◆ **What is expected**: From the listing below, pull out every line where the string "angle" appears.

════════════════════

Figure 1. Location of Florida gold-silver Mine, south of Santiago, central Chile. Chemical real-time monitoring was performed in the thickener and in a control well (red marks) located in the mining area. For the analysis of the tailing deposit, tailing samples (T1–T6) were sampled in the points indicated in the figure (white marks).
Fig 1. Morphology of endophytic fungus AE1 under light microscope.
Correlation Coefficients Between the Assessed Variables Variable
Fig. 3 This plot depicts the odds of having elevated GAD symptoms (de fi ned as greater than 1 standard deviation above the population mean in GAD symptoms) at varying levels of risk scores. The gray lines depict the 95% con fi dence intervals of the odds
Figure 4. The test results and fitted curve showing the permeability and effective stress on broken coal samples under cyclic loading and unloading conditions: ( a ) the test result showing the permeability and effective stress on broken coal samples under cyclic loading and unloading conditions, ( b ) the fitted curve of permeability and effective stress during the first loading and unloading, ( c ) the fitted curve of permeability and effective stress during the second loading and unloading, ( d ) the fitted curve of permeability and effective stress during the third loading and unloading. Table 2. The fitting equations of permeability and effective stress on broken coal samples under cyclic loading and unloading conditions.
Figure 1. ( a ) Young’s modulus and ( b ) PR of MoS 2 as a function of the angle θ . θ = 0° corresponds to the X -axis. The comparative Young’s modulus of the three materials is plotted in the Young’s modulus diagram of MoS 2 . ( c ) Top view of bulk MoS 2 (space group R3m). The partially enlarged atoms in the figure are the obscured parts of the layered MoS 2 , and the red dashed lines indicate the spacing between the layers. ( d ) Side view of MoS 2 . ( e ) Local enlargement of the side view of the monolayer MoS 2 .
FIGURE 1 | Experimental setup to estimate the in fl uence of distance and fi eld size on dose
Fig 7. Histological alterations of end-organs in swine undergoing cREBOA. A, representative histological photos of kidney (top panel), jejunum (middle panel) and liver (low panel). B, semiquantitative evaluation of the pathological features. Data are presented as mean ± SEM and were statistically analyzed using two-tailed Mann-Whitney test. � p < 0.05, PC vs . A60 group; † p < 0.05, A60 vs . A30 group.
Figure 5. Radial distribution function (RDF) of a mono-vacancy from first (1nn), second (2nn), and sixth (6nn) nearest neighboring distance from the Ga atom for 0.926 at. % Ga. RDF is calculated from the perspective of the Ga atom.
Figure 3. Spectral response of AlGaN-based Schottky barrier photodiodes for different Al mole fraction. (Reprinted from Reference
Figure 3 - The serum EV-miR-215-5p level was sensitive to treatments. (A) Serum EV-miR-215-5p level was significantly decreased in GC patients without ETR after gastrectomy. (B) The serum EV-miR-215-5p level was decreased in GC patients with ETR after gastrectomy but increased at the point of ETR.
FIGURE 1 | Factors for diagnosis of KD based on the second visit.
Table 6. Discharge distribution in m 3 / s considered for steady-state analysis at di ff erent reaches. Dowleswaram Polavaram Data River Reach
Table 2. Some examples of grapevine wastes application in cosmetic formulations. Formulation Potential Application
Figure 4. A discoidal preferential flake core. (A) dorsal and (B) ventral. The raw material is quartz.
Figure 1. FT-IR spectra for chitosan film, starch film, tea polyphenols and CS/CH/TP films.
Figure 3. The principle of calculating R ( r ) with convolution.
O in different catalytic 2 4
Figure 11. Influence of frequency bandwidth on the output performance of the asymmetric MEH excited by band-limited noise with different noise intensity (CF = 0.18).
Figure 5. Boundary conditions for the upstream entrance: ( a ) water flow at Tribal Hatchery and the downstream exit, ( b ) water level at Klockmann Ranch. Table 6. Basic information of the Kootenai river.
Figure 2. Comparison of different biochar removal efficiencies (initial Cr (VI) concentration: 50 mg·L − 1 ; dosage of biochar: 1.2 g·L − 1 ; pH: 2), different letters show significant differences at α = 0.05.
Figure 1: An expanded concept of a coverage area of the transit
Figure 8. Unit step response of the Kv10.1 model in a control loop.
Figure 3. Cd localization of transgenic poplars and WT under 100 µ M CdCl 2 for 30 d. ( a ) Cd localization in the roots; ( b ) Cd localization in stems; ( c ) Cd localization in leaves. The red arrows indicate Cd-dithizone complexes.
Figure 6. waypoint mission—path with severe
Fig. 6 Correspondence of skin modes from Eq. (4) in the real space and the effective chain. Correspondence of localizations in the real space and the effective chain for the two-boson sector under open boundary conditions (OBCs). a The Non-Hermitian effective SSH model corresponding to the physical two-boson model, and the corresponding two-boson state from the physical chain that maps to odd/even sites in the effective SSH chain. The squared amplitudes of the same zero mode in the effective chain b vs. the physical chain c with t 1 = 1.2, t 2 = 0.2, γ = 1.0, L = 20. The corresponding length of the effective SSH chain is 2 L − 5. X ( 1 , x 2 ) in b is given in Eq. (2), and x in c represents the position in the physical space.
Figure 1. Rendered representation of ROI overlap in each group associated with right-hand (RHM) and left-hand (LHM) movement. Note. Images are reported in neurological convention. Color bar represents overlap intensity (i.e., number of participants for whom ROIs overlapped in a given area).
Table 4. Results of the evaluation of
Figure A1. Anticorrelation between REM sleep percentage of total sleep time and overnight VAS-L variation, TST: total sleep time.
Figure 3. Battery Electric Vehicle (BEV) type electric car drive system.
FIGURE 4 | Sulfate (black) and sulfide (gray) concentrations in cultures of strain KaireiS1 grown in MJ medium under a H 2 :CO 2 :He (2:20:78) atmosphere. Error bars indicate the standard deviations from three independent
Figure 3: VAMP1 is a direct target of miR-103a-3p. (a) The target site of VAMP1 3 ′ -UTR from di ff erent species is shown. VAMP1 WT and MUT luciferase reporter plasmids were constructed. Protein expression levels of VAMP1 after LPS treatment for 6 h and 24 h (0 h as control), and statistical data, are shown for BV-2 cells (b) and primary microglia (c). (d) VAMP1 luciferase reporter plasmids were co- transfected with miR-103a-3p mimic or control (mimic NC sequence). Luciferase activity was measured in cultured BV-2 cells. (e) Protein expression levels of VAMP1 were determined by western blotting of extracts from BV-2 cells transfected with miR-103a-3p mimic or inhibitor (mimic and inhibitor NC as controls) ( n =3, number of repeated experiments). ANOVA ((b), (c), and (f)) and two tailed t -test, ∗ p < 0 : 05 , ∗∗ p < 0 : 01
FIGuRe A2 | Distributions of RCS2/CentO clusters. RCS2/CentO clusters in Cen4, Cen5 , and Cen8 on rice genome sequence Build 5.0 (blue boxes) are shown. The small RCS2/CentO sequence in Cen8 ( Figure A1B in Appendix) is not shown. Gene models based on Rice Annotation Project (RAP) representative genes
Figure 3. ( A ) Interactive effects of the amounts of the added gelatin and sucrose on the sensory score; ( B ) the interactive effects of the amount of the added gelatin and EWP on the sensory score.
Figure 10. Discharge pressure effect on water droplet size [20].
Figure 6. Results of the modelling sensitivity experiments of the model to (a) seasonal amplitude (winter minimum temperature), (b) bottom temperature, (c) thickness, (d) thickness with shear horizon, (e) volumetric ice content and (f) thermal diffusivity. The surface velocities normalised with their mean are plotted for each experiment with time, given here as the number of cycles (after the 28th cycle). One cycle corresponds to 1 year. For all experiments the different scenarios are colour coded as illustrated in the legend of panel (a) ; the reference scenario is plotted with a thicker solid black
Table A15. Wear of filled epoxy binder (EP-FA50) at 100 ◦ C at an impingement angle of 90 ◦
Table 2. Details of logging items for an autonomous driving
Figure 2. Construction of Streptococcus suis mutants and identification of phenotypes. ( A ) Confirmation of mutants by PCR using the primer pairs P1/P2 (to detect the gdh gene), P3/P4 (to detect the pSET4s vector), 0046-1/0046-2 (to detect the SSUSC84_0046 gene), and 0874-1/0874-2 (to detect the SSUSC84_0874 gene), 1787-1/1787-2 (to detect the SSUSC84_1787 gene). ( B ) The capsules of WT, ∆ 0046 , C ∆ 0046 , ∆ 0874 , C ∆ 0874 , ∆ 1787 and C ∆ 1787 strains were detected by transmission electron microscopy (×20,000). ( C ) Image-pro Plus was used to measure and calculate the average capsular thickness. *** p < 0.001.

════════════════════

◆ **Written response**:
Figure 1. ( a ) Young’s modulus and ( b ) PR of MoS 2 as a function of the angle θ . θ = 0° corresponds to the X -axis. The comparative Young’s modulus of the three materials is plotted in the Young’s modulus diagram of MoS 2 . ( c ) Top view of bulk MoS 2 (space group R3m). The partially enlarged atoms in the figure are the obscured parts of the layered MoS 2 , and the red dashed lines indicate the spacing between the layers. ( d ) Side view of MoS 2 . ( e ) Local enlargement of the side view of the monolayer MoS 2 .
Table A15. Wear of filled epoxy binder (EP-FA50) at 100 ◦ C at an impingement angle of 90 ◦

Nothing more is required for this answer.